Sens. Sherrod Brown (D-Ohio) and Jack Reed (D-R.I.) reiterated their recommendations that federal banking regulators take action to protect Americans against the growing risks posed by the private credit market in a letter to Federal Reserve Chair Jerome Powell and Vice Chair of Supervision Michael Barr.

The lawmakers highlighted their concerns about the implications to consumers as the marketplace grows in size, complexity, and interdependence with the banks.

“To ensure continued financial stability, the Federal Reserve and other financial regulators must take steps to comprehensively supervise the ties between banks and private credit firms,” the senators wrote. “As the private credit market continues to strengthen its bonds with banks, Americans will be relying on you to ensure the continued safety and soundness of the banking system.”

The senators claimed there is a lack of transparency and only minimal oversight of the private credit market that must be addressed, referring to a report published by the International Monetary Fund in April 2024.

“As you know, U.S. and foreign regulators continue to analyze private credit markets and identify emerging vulnerabilities and potential risks to financial stability and the banking system,” the lawmakers wrote. “Their work points to mounting threats, including that companies borrowing in the private credit market tend to be smaller and carry more debt than companies with traditional capital structures.
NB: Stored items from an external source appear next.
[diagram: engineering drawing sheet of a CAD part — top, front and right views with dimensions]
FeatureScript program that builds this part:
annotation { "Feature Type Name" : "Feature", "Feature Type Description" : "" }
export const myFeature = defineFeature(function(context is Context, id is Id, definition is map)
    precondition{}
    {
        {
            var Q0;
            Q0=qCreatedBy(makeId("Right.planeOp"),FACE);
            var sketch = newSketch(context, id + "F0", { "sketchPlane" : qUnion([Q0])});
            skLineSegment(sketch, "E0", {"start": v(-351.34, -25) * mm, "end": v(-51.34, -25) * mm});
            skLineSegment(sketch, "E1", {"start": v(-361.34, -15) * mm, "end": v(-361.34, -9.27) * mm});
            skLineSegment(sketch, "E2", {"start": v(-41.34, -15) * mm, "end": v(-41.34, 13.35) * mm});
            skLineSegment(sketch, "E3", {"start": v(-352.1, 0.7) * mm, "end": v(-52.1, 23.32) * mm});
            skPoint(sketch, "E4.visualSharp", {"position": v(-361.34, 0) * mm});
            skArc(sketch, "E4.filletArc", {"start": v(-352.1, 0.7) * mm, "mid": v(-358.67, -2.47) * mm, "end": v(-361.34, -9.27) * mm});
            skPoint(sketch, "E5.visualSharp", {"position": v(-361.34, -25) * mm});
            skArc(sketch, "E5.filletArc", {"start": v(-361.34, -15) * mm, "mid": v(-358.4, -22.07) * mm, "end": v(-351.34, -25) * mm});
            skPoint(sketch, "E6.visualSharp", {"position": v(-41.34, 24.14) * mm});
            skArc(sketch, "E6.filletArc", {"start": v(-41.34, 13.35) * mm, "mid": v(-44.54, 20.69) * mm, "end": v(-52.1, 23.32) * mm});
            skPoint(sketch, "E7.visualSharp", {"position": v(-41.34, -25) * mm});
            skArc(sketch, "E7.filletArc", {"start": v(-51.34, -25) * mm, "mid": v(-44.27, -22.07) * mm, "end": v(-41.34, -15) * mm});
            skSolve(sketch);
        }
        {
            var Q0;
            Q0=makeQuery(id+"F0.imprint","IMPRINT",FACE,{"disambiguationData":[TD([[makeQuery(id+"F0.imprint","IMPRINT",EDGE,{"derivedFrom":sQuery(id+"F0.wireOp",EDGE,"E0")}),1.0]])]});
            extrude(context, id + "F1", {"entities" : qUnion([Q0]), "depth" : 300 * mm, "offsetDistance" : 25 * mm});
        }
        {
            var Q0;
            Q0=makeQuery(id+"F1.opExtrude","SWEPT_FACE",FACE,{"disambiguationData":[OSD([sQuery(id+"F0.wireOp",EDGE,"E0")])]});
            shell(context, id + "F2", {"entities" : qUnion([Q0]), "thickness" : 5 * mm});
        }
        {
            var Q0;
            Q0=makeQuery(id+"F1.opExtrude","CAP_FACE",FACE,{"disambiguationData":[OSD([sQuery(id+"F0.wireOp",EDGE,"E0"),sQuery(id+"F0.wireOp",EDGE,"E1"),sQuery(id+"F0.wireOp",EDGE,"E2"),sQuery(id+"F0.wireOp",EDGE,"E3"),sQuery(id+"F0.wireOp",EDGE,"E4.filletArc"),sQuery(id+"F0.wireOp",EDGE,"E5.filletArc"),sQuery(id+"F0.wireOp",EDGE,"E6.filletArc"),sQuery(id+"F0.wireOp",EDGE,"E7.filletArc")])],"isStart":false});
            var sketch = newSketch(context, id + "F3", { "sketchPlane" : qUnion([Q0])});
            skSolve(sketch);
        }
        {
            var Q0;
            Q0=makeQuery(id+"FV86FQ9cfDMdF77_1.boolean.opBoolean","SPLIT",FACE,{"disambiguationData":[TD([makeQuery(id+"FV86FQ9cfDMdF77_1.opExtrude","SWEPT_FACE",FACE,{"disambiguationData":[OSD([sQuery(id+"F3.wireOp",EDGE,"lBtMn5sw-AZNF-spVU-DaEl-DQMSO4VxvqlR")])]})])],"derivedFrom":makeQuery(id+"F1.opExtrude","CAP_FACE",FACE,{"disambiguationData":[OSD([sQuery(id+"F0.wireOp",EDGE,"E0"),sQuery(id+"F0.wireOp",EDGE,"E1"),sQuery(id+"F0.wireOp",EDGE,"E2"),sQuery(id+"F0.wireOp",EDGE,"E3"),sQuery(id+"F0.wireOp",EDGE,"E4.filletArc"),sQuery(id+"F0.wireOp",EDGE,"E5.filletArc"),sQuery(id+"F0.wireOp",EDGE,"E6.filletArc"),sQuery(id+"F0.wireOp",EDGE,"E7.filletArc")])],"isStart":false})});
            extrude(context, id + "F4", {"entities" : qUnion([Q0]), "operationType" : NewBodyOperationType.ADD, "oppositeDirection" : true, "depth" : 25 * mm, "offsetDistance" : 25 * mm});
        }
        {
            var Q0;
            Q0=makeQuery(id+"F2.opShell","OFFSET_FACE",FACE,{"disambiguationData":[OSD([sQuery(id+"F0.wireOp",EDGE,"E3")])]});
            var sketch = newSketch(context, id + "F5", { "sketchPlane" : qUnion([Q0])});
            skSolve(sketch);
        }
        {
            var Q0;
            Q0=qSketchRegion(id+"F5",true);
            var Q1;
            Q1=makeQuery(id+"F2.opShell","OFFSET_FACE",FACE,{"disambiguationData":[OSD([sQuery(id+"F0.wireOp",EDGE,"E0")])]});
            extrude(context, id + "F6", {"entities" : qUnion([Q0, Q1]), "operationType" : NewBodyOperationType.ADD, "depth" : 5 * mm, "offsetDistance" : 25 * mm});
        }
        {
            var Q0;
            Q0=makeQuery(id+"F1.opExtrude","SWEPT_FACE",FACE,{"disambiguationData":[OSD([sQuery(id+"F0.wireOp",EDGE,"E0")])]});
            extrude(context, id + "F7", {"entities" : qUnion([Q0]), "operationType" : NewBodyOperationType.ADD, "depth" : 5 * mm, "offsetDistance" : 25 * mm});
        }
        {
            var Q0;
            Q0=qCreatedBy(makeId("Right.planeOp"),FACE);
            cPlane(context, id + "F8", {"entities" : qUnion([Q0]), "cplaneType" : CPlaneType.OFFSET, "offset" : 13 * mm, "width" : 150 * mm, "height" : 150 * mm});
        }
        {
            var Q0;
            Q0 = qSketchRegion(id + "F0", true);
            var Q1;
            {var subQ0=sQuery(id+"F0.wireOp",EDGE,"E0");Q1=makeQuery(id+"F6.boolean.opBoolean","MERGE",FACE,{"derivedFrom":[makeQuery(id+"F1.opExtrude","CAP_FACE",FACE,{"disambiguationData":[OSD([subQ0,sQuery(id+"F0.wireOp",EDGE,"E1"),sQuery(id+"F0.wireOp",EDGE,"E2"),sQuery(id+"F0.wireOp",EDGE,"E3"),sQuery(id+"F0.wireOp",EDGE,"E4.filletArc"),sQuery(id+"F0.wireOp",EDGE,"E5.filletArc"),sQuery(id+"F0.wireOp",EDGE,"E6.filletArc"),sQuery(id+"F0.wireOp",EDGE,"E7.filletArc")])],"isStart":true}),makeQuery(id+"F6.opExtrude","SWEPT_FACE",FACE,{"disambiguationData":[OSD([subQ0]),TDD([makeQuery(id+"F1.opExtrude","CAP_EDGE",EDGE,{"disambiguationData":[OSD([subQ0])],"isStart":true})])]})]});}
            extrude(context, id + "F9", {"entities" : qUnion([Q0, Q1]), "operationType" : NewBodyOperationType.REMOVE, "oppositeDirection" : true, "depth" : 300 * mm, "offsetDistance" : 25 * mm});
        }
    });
In addition, private loan valuations are more opaque, and often more generous, than valuations set by public markets.”

They also asserted private credit investors, funds, and borrowers frequently employ multiple layers of leverage to enhance profits, which are typically not visible to regulators because of gaps in reporting.

“The lack of information about these transactions harms other market participants, as the broader market loses insight into the condition of troubled companies or industries,” the senators continued. “As firms or industries turn exclusively to private credit, a limited group of asset managers will have a view into changes in the outlook for both individual companies and broad parts of the economy that would previously have been widely available to market observers. Researchers have raised concerns that this lack of information may make it more difficult for markets to price in business conditions, potentially leading to an increase in sudden, unexpected shocks.”

The private credit sector’s expressed desire to continue to grow by relying on increasingly complex structures and soliciting new investors to deliver additional capital also have raised concerns for the lawmakers. They noted private credit fund managers and industry consultants expect future growth in areas where traditional banks are projected to reduce their activity, such as asset-backed finance.

“As one fund sponsor notes, ‘we believe the next chapter in the private credit story is the migration of asset-backed finance (ABF) toward alternative capital providers,’” the senators wrote. “In other words, private credit funds see an opportunity to take share from banks’ traditional business, while avoiding traditional regulatory oversight.”

They closed the letter by emphasizing the need for the Fed to prioritize data collection and risk monitoring of the private credit sector, specifically with respect to its links with the traditional banking system where there could be hidden risks for examiners to expose.

Brown and Reed wrote the Fed in November 2023 urging regulators to address growing risks posed by the private credit sector to protect the safety and soundness of the banking system.